One pivotal gift changed everything: a deputy donated an apartment after a media story. For the first time, the brothers had stability, a home they could not be evicted from. “But it did not come ‘just like that,’” they emphasize. It followed years of work, visibility, and the goodwill they had generated. The pandemic tested them. Orders dropped sharply, money shrank, the future felt uncertain. But technology breaks even in a crisis. They tightened costs, worked harder themselves, and endured. In that quiet time, Ildar returned to the dombyra, reminding himself that art and discipline are intertwined. “If you learn something truly, you never forget,” he says. Their inner lives are intimate and vulnerable. Ilnar worries constantly about his daughters’ future, fearing that society will judge them through the lens of their father’s disability. He works every day to ensure they never carry that stigma. His wife Zhanar lives with visual impairment. Their home is a dance of mutual support, imperfect but rooted in deep understanding. Ildar, meanwhile, walks his own path, still waiting for the person with whom he could “walk hand in hand through life.”
They have moments of wanting to quit, on days when pain is sharp, clients are few, bureaucrats send them in circles, or strangers online write cruelty. But then a client says, “Without you I couldn’t manage,” or their mother calls, or their nieces laugh, and the world becomes bearable again. Abai’s teachings run through their lives like an underground river. When Ilnar read Abai’s words on the unity of mind, will, and heart, he suddenly recognized their little workshop: mind in diagnostics and learning, will in conquering stairs and pain daily, heart in their attitude toward people and in assembling computers for those who cannot afford them. Without naming it, the brothers live the Tolyq Adam ideal. Their dreams for the future are modest and vast at once: a normal, accessible location; a small team including other people with disabilities who deserve dignified work; and a legacy their children and nieces can be proud of. They imagine a workplace where entering in a wheelchair is not an act of courage, but simply a doorway. If they could speak to their 15-year-old selves, they would say:
“It will be very hard, but you will manage. Don’t be afraid to ask for help. Don’t be afraid to make mistakes. And never agree to the role of victim.”

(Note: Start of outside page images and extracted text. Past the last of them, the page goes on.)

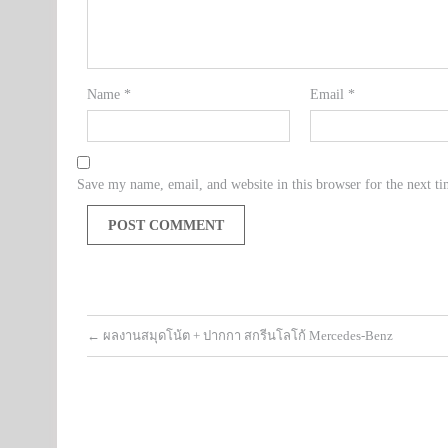
Name
*
Email
*
Save my name, email, and website in this browser for the next t
←
ผลงานสมุดโน้ต + ปากกา สกรีนโลโก้ Mercedes-Benz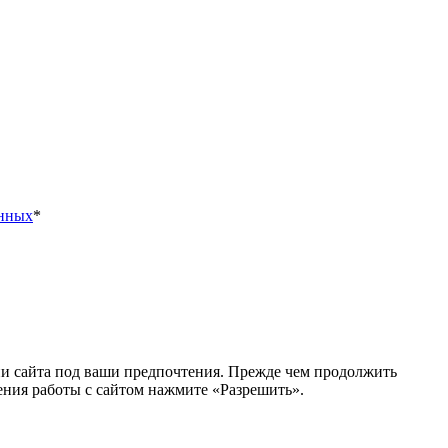
анных
*
ии сайта под ваши предпочтения. Прежде чем продолжить
ения работы с сайтом нажмите «Разрешить».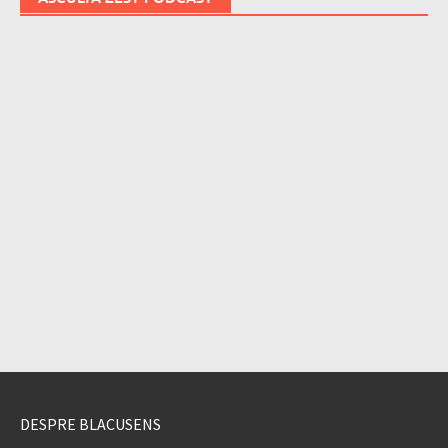
DESPRE BLACUSENS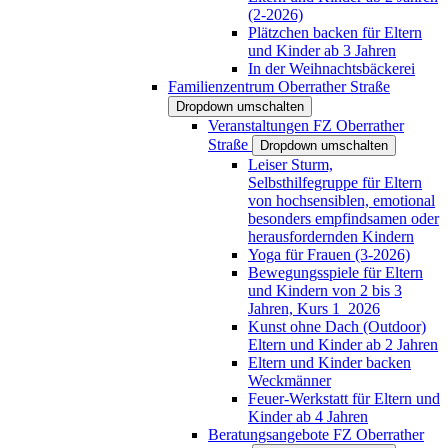
(2-2026)
Plätzchen backen für Eltern
und Kinder ab 3 Jahren
In der Weihnachtsbäckerei
Familienzentrum Oberrather Straße
Dropdown umschalten
Veranstaltungen FZ Oberrather
Straße
Dropdown umschalten
Leiser Sturm,
Selbsthilfegruppe für Eltern
von hochsensiblen, emotional
besonders empfindsamen oder
herausfordernden Kindern
Yoga für Frauen (3-2026)
Bewegungsspiele für Eltern
und Kindern von 2 bis 3
Jahren, Kurs 1_2026
Kunst ohne Dach (Outdoor)
Eltern und Kinder ab 2 Jahren
Eltern und Kinder backen
Weckmänner
Feuer-Werkstatt für Eltern und
Kinder ab 4 Jahren
Beratungsangebote FZ Oberrather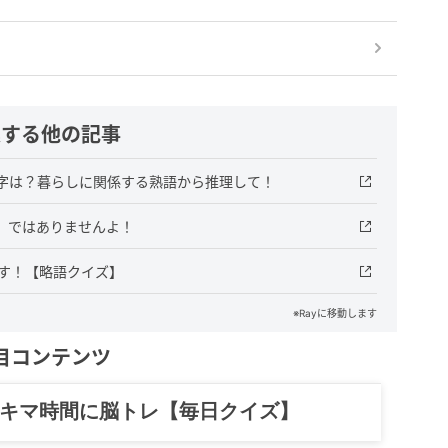
連する他の記事
漢字は？暮らしに関係する熟語から推理して！
」ではありませんよ！
です！【略語クイズ】
※Rayに移動します
目コンテンツ
スキマ時間に脳トレ【毎日クイズ】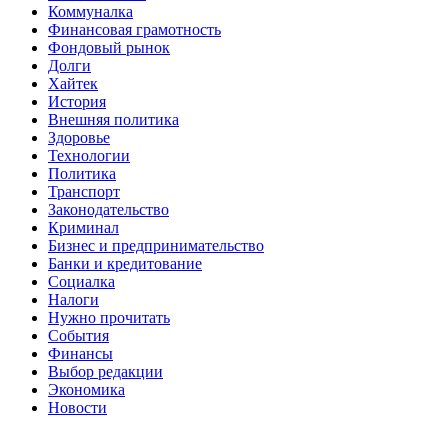
Коммуналка
Финансовая грамотность
Фондовый рынок
Долги
Хайтек
История
Внешняя политика
Здоровье
Технологии
Политика
Транспорт
Законодательство
Криминал
Бизнес и предпринимательство
Банки и кредитование
Социалка
Налоги
Нужно прочитать
События
Финансы
Выбор редакции
Экономика
Новости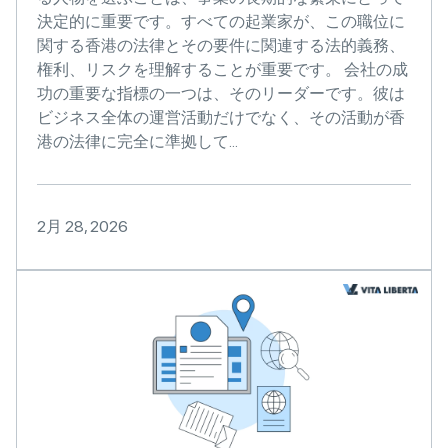
決定的に重要です。すべての起業家が、この職位に
関する香港の法律とその要件に関連する法的義務、
権利、リスクを理解することが重要です。 会社の成
功の重要な指標の一つは、そのリーダーです。彼は
ビジネス全体の運営活動だけでなく、その活動が香
港の法律に完全に準拠して...
2月 28, 2026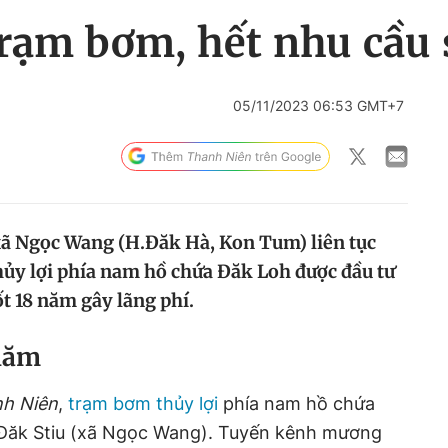
rạm bơm, hết nhu cầu
05/11/2023 06:53 GMT+7
xã Ngọc Wang (H.Đăk Hà, Kon Tum) liên tục
ủy lợi phía nam hồ chứa Đăk Loh được đầu tư
t 18 năm gây lãng phí.
 năm
h Niên
,
trạm bơm thủy lợi
phía nam hồ chứa
 Đăk Stiu (xã Ngọc Wang). Tuyến kênh mương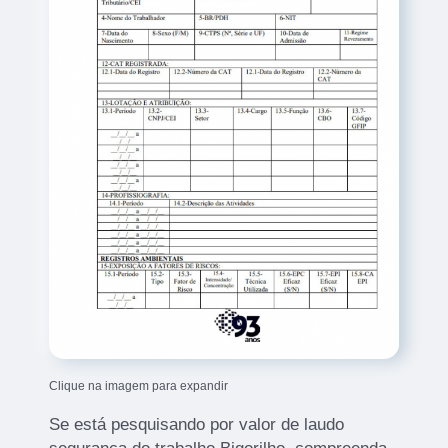
Clique na imagem para expandir
Se está pesquisando por valor de laudo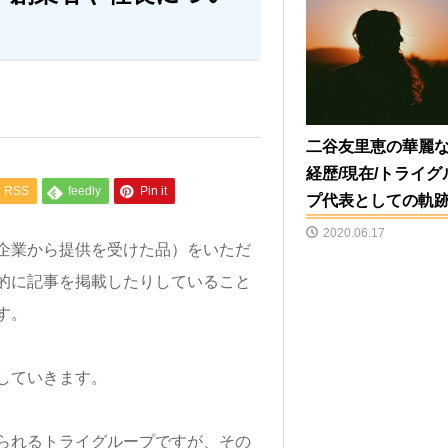
二谷友里恵の華麗
経歴/現在/トライグ
RSS
feedly
Pin it
プ代表としての軌
2020.06.17
企業から提供を受けた品）をいただ
的に記事を掲載したりしていること
す。
していきます。
られるトライグループですが、その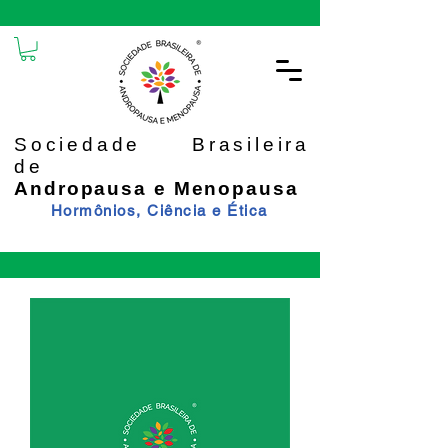
Sociedade Brasileira
de
Andropausa e Menopausa
Hormônios, Ciência e Ética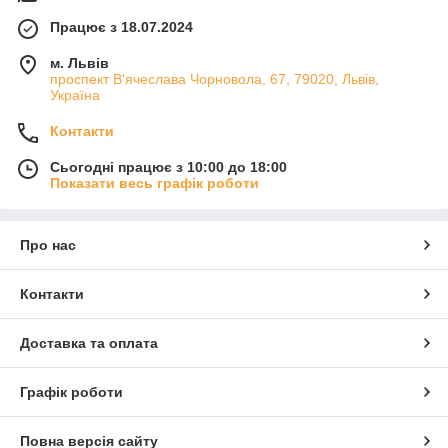
Працює з 18.07.2024
м. Львів
проспект В'ячеслава Чорновола, 67, 79020, Львів,
Україна
Контакти
Сьогодні працює з 10:00 до 18:00
Показати весь графік роботи
Про нас
Контакти
Доставка та оплата
Графік роботи
Повна версія сайту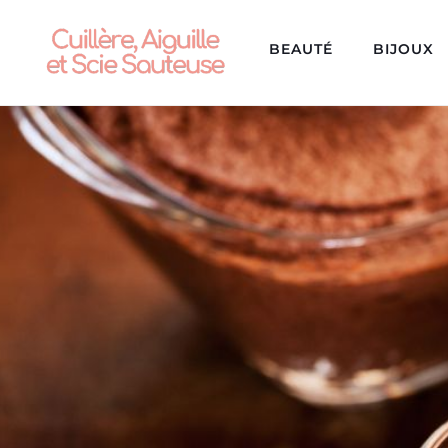
BEAUTÉ
BIJOUX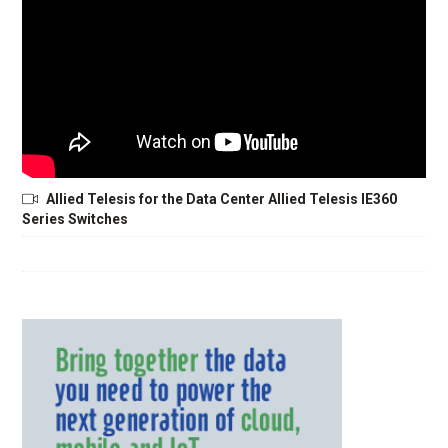
Allied Telesis for the Data Center Allied Telesis IE360
Series Switches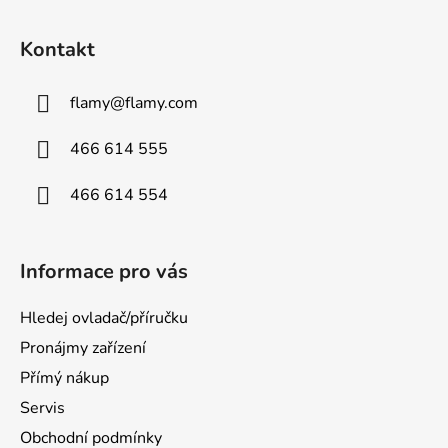
Kontakt
flamy
@
flamy.com
466 614 555
466 614 554
Informace pro vás
Hledej ovladač/příručku
Pronájmy zařízení
Přímý nákup
Servis
Obchodní podmínky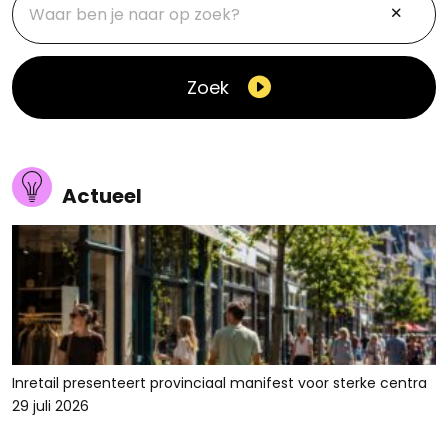
Zoek
Actueel
Inretail presenteert provinciaal manifest voor sterke centra
29 juli 2026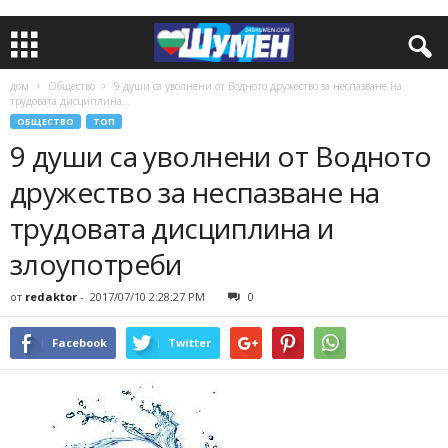
дом
Общество
9 души са уволнени от Водното дружество за неспазване на
трудовата дисциплина...
ОБЩЕСТВО
ТОП
9 души са уволнени от Водното
дружество за неспазване на
трудовата дисциплина и
злоупотреби
от
redaktor
-
2017/07/10 2:28:27 PM
0
Facebook
Twitter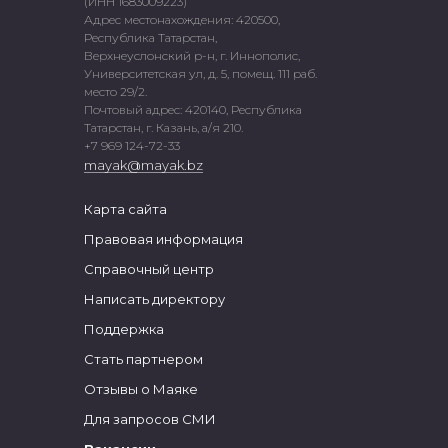
(ИНН 1683009223)
Адрес местонахождения: 420500,
Республика Татарстан,
Верхнеуслонский р-н, г. Иннополис,
Университетская ул, д. 5, помещ. 111 раб.
место 29/2.
Почтовый адрес: 420140, Республика
Татарстан, г. Казань, а/я 210.
+7 969 124-72-33
mayak@mayak.bz
Карта сайта
Правовая информация
Справочный центр
Написать директору
Поддержка
Стать партнером
Отзывы о Маяке
Для запросов СМИ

Their lives are a testimony not of triumph over disability, but of something deeper, two brothers who learned to transform difficulty into dignity, anger into determination, and pain into purpose. In their cramped basement workshop, where every movement is planned and every tool has its place, they have built more than a business. They have built a way of being: steady, honest, compassionate, and whole. They are entrepreneurs with disabilities, yes, but more than that, they are craftsmen of resilience, caretakers of each other, sons of an extraordinary mother, and quiet exemplars of the Tolyq Adam path.